Plus tard ce soir-là nous avons vu une bande de ces bien nommés « donkeys » (ânes, ndlr) lors d’un set des Blackout Crew au Wigan Pier Nightclub qui, et c’est ce qui nous afflige, est le seul vrai club de Wigan, et qui ne joue plus que du donk. Il date des sixties, quand Wigan était le berceau de la scène soul dans le nord, ce dont on ne se souvient presque plus. La faute à la culture rave, qui a déferlé à la fin des eighties, quand des villes à forte concentration de communautés africaines, comme Londres et Bristol, se sont mises à écouter de la jungle et de la drum and bass. Les gens de Wigan se sont insurgés, revendiquant comme leurs les percussions aryennes et la folle euphorie du happy hardcore, puis plus tard le donk. Accrochées à leurs sachets de pilules autant qu’à leur vie, les classes ouvrières blanches de Wigan et de Burnley ont été culturellement purgées de leur musique black, laissant des scènes apocalyptiques en fermentation pour que s’épanouissent les carrières des chanteurs de donk tels MC Grimzie, le MC number one du donk (enfin c’est discutable) de tout le nord-ouest.

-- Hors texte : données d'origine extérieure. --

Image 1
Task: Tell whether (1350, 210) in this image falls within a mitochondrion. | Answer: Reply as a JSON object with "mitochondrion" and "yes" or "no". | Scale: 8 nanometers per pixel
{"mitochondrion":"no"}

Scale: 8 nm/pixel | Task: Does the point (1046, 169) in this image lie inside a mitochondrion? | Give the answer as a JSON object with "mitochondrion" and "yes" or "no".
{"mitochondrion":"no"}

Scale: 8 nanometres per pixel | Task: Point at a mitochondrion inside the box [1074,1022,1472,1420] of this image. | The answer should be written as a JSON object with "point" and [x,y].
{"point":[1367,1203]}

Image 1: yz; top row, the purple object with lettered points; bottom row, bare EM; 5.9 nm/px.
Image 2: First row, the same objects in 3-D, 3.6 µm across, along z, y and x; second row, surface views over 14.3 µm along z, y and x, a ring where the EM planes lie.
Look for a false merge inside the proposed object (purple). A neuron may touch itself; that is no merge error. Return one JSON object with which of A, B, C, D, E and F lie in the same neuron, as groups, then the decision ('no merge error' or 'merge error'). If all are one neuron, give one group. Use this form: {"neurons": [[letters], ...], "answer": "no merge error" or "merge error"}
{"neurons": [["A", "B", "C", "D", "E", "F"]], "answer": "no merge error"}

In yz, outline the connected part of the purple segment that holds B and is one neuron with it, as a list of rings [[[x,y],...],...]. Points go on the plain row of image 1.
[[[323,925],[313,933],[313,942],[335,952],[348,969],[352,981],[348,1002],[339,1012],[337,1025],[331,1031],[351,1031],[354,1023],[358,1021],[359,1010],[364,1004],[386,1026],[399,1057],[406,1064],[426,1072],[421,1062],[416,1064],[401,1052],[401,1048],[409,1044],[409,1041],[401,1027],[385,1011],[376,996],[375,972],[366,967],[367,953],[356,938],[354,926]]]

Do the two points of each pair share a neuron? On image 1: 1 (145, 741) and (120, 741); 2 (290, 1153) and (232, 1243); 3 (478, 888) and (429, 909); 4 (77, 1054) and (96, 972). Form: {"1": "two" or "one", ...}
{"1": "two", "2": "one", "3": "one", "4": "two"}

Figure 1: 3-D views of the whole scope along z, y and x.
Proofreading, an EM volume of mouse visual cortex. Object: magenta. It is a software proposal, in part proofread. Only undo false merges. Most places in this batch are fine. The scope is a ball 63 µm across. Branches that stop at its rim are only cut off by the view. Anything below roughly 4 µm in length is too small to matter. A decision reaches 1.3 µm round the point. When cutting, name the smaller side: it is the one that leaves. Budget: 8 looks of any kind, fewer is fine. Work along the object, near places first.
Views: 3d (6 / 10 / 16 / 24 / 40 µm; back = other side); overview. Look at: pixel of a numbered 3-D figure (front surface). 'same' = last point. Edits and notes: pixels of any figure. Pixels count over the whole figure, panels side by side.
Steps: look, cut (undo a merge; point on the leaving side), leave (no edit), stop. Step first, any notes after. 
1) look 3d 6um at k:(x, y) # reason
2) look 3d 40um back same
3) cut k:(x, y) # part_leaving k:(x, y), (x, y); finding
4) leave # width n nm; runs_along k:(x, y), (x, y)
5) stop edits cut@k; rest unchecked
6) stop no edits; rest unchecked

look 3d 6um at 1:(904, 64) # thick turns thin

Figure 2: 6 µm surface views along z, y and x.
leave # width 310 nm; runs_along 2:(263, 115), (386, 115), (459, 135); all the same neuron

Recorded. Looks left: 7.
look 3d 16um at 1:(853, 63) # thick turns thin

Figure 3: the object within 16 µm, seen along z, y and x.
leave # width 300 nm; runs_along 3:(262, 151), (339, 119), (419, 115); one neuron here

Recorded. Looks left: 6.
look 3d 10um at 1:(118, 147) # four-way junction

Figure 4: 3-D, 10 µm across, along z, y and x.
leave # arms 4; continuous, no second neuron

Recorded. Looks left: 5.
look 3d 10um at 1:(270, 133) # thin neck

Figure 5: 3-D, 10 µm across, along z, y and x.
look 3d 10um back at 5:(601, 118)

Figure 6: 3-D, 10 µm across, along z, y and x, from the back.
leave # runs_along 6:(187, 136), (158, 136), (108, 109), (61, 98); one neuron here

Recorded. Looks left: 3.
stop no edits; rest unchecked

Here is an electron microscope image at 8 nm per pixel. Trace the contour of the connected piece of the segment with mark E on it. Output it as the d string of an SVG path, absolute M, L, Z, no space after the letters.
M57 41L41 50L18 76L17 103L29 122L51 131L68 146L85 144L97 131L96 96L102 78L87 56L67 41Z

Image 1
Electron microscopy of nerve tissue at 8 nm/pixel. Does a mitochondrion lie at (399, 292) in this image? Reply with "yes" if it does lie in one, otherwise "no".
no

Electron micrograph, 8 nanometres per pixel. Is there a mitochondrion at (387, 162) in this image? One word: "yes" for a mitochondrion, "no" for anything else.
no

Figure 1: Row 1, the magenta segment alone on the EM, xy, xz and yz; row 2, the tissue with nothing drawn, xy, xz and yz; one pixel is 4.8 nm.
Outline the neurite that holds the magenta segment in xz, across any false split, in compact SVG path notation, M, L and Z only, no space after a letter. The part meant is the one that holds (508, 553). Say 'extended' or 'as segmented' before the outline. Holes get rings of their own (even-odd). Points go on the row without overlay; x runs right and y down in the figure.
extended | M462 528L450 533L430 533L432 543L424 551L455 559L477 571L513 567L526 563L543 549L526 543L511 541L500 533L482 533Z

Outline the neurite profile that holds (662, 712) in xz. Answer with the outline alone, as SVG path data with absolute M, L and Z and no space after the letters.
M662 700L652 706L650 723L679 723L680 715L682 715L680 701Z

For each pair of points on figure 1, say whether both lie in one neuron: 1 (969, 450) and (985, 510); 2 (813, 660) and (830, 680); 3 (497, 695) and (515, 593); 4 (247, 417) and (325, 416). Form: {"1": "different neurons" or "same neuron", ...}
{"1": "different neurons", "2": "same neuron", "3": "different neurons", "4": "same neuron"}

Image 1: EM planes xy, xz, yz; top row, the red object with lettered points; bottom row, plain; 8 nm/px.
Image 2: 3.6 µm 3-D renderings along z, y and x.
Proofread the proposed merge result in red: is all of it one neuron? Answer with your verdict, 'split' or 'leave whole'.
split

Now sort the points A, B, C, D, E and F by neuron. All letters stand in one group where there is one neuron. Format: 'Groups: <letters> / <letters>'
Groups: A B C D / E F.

« J’ai compris que, dans des coins comme Wigan et Burnley, le public réagissait mieux si je disais les trucs les plus écœurants qui me passaient par la tête », nous a-t-il expliqué. Le morceau le plus connu de Grimzie s’appelle « Sexy Nun ». Les rimes chroniquent sa façon de séduire, violer, éventuellement mutiler puis assassiner une femme d’Église. Il aime également tremper sa plume dans la sphère politique, donner son avis sur des problèmes tels que l’occupation en Irak et l’immigration, via des phrases choc comme celle qui suit, extraite d’« Asylum Seeker » : « I am not racist, I’m just sick of this shit. A couple of years illegal, then next they’re raping your kids » (je ne suis pas raciste j’en ai juste marre de cette merde. Illégaux pendant deux ans, ensuite ils violent nos enfants, ndlr). D’accord. Violer. Rester là à écouter les conneries de ce chanteur de donk pendant sept heures d’affilée, ça donne un peu l’impression après coup d’avoir été sodomisé par une perceuse Black & Decker, par tous les orifices et en même temps. S’il n’y avait pas eu ces cas d’euphorie sous ecsta sur le dancefloor, ces jeunes types grimaçants, crâne rasé et torse nu, levant les cuisses avec une férocité intimidante et bafouillant des conneries, on aurait qualifié ce show de lavement anal. Mais parce que les gens étaient trop préoccupés à s’enfiler des cachetons et sniffer des trucs genre coke, MDMA, kétamine, ou plus probablement tout en même temps, on a pu capitaliser sur une absence totale de queue au bar. Et le rare mélange de rave girls à peine vêtues d’une peinture corporelle fluorescente et de quelques-uns des pires voyous qu’on ait jamais vus constituait un bonus drôle et bandant à la fois. Et c’est pas comme si on était les plus snobs du lot, contrairement à ces mecs-là. Merde. C’est comme si leurs gueules avaient été défigurées par des années de baston, d’énormes cachetons et de stéroïdes à dose de cheval. On pouvait presque sentir la came qui suintait de leurs pores. On a parlé à un monstre énorme originaire de Liverpool, qui se disait fraîchement sorti de prison et qui s’était fixé quelques objectifs tout à fait humanistes pour la soirée : « Me défoncer (à la coke) et me bourrer la gueule, et bourrer le cul d’une meuf. » Fais-toi plaiz, mon pote. Les mecs de Liverpool n’hésitent jamais à donner dans le graveleux.

Nous sommes restés une semaine entière parmi ces types du nord-ouest, et il nous est rapidement apparu que le donk était le fond de casserole de la chaîne alimentaire dance, elle-même à son point le plus bas, et que les leaders comme les Blackout Crew et MC Grimzie, que Dieu les pardonne, festoieraient autant que ce serait possible. Et c’est exactement pourquoi on peut plus ou moins fermer les yeux sur leur cas.

Bien sûr que le donk a des failles. Il est virtuellement impossible d’en écouter sans être mort de rire à s’en pisser dessus, ou sans prendre d’énormes quantités de came, ou sans vouloir s’arracher les oreilles. Mais au final, vous savez, ça a le mérite d’exister pour ces gamins. Qu’est ce qu’un loubard du nord-ouest sans avenir est supposé écouter de toute façon ? Ces putains de Coldplay ? Animal Collective ? Nan. Ils ont besoin du bonkbonkbonk débile du donk. Ça représente très bien cette génération de gosses et la société qui les a créés : les totalement, désespérément, carrément baisés. God save the Queen!